Three panels with images of bears, butterflies, salmon and eagles grace the central hallway of Uplands Elementary School in Langley, B.C. Part of a joint project by the school and Langley Mennonite Fellowship (LMF), the panels were created by Elinor Atkins of the Kwantlen First Nation.
Atkins spent three days as artist-in-residence at the school last year, painting the panels and answering questions from students about her journey as an artist and what it means to be Indigenous.
She presented her work publicly at a school ceremony on Jan. 25, explaining the various animals depicted on the panels:
- The bear represents strength, family and love;
- Butterflies represent growth, change, transformation and hope;
- Salmon swimming upstream to spawn, represent resiliency, strength and tenacity; and
- The eagle in flight represents taking people’s prayers, hopes and wishes to the Creator.

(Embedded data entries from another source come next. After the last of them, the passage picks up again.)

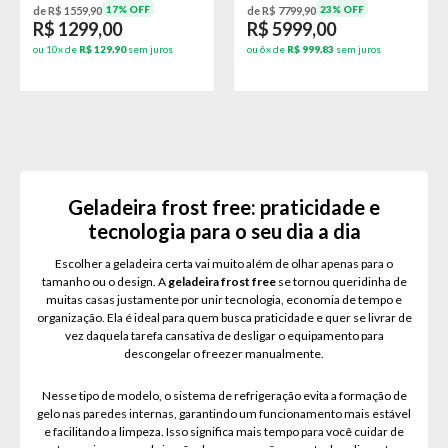
17% OFF
23% OFF
de R$ 1559,90
de R$ 7799,90
R$ 1299,00
R$ 5999,00
ou 10x de
R$ 129,90
sem juros
ou 6x de
R$ 999,83
sem juros
Geladeira frost free: praticidade e
tecnologia para o seu dia a dia
Escolher a geladeira certa vai muito além de olhar apenas para o
tamanho ou o design. A
geladeira frost free
se tornou queridinha de
muitas casas justamente por unir tecnologia, economia de tempo e
organização. Ela é ideal para quem busca praticidade e quer se livrar de
vez daquela tarefa cansativa de desligar o equipamento para
descongelar o freezer manualmente.
Nesse tipo de modelo, o sistema de refrigeração evita a formação de
gelo nas paredes internas, garantindo um funcionamento mais estável
e facilitando a limpeza. Isso significa mais tempo para você cuidar de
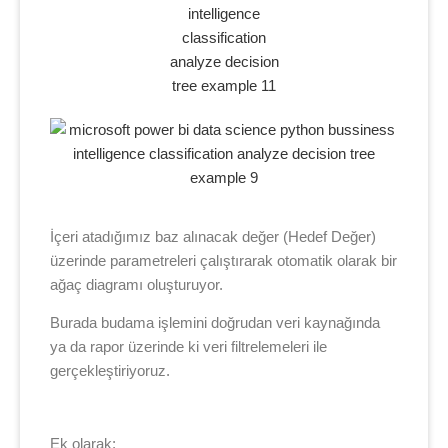
İçeri atadığımız baz alınacak değer (Hedef Değer)
üzerinde parametreleri çalıştırarak otomatik olarak bir
ağaç diagramı oluşturuyor.
Burada budama işlemini doğrudan veri kaynağında
ya da rapor üzerinde ki veri filtrelemeleri ile
gerçekleştiriyoruz.
Ek olarak;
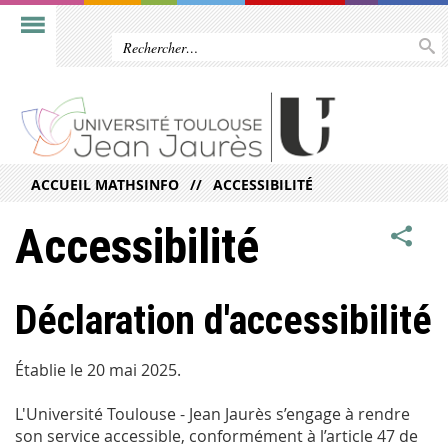
ACCUEIL MATHSINFO
ACCESSIBILITÉ
Accessibilité
Déclaration d'accessibilité
Établie le 20 mai 2025.
L'Université Toulouse - Jean Jaurès s’engage à rendre
son service accessible, conformément à l’article 47 de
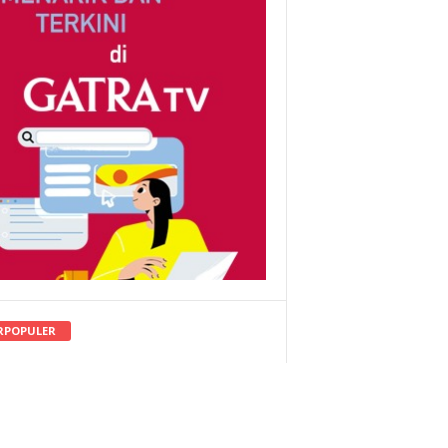
RPOPULER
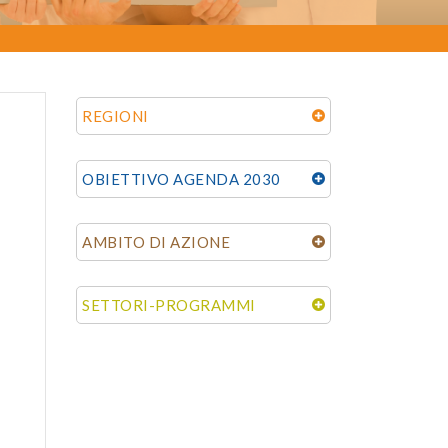
REGIONI
OBIETTIVO AGENDA 2030
AMBITO DI AZIONE
SETTORI-PROGRAMMI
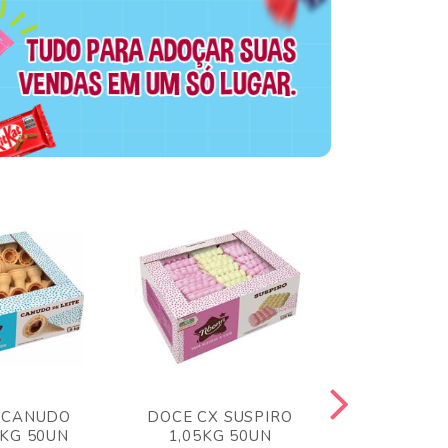
 CANUDO
DOCE CX SUSPIRO
DOCE CX 
6KG 50UN
1,05KG 50UN
VERM 1,8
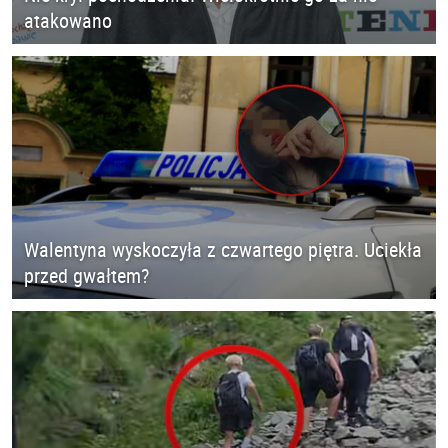
atakowano
Walentyna wyskoczyła z czwartego piętra. Uciekła
przed gwałtem?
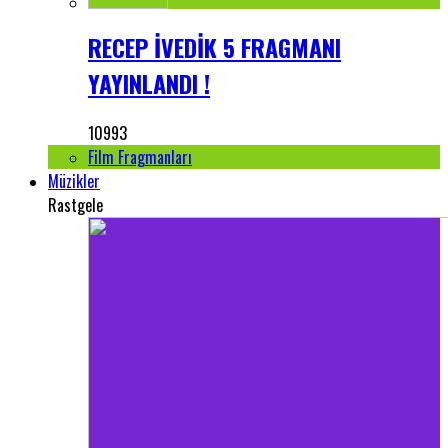
RECEP İVEDİK 5 FRAGMANI
YAYINLANDI !
10993
Film Fragmanları
Müzikler
Rastgele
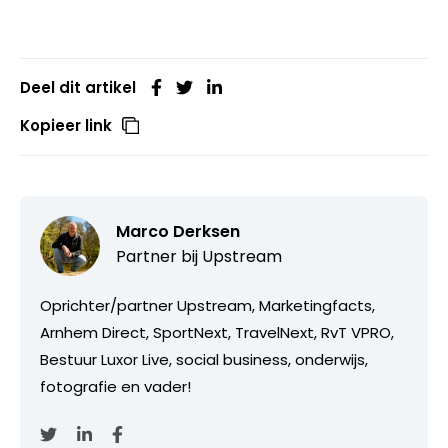
Deel dit artikel
Kopieer link
Marco Derksen
Partner bij
Upstream
Oprichter/partner Upstream, Marketingfacts,
Arnhem Direct, SportNext, TravelNext, RvT VPRO,
Bestuur Luxor Live, social business, onderwijs,
fotografie en vader!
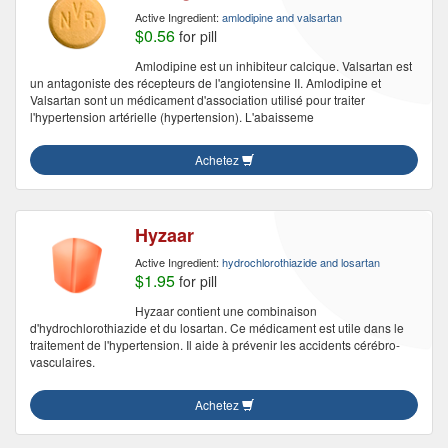
Active Ingredient:
amlodipine and valsartan
$0.56
for pill
Amlodipine est un inhibiteur calcique. Valsartan est
un antagoniste des récepteurs de l'angiotensine II. Amlodipine et
Valsartan sont un médicament d'association utilisé pour traiter
l'hypertension artérielle (hypertension). L'abaisseme
Achetez
Hyzaar
Active Ingredient:
hydrochlorothiazide and losartan
$1.95
for pill
Hyzaar contient une combinaison
d'hydrochlorothiazide et du losartan. Ce médicament est utile dans le
traitement de l'hypertension. Il aide à prévenir les accidents cérébro-
vasculaires.
Achetez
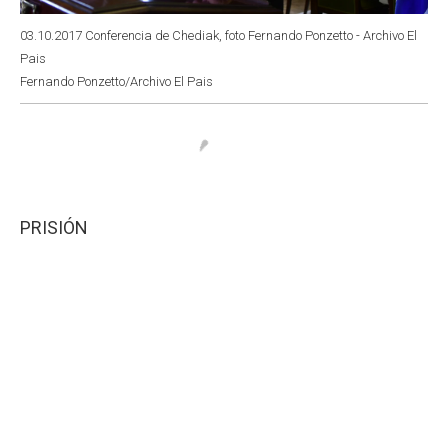
03.10.2017 Conferencia de Chediak, foto Fernando Ponzetto - Archivo El
Pais
Fernando Ponzetto/Archivo El Pais
PRISIÓN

Helga Goetzke, a Langley church member who teaches at the school, helped spearhead the project together with Tina Maphoso, an Uplands Aboriginal support worker. Atkins was paid from the LMF Indigenous Relations Reconciliation Fund.
“Aboriginal program staff and students, both from Uplands as well as from other schools in the district, led a honouring ceremony for Elinor Atkins,” said Goetzke.

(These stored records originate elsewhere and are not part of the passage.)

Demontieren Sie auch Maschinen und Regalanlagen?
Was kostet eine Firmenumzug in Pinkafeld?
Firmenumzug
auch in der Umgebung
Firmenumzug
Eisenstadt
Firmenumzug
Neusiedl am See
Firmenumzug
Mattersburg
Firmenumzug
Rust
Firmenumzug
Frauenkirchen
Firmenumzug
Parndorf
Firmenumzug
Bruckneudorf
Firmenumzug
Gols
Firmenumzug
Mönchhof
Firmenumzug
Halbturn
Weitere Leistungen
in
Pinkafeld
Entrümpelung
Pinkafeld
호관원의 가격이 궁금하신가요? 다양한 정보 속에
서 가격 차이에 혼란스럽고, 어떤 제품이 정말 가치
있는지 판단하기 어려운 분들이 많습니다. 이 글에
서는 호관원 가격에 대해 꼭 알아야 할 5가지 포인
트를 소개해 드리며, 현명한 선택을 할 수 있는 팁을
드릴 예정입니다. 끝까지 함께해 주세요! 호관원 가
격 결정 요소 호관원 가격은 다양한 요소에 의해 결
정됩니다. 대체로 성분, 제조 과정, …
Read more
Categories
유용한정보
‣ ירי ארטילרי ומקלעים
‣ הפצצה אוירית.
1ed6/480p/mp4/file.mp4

On behalf of the school, Maphoso thanked LMF representatives “for this gift that has resulted in beautiful art that will remind us of stories and lives that connected for a few moments, and shifted thinking for longer.”
Henry Krause of LMF said the project was intended to be “a sign of hope for all children to live fully into good relations, learning together about our past and building a good future grounded in understanding, respect and justice.”
This article appears in the Feb. 27, 2023 print issue, with the headline “Langley church supports Indigenous school art project.”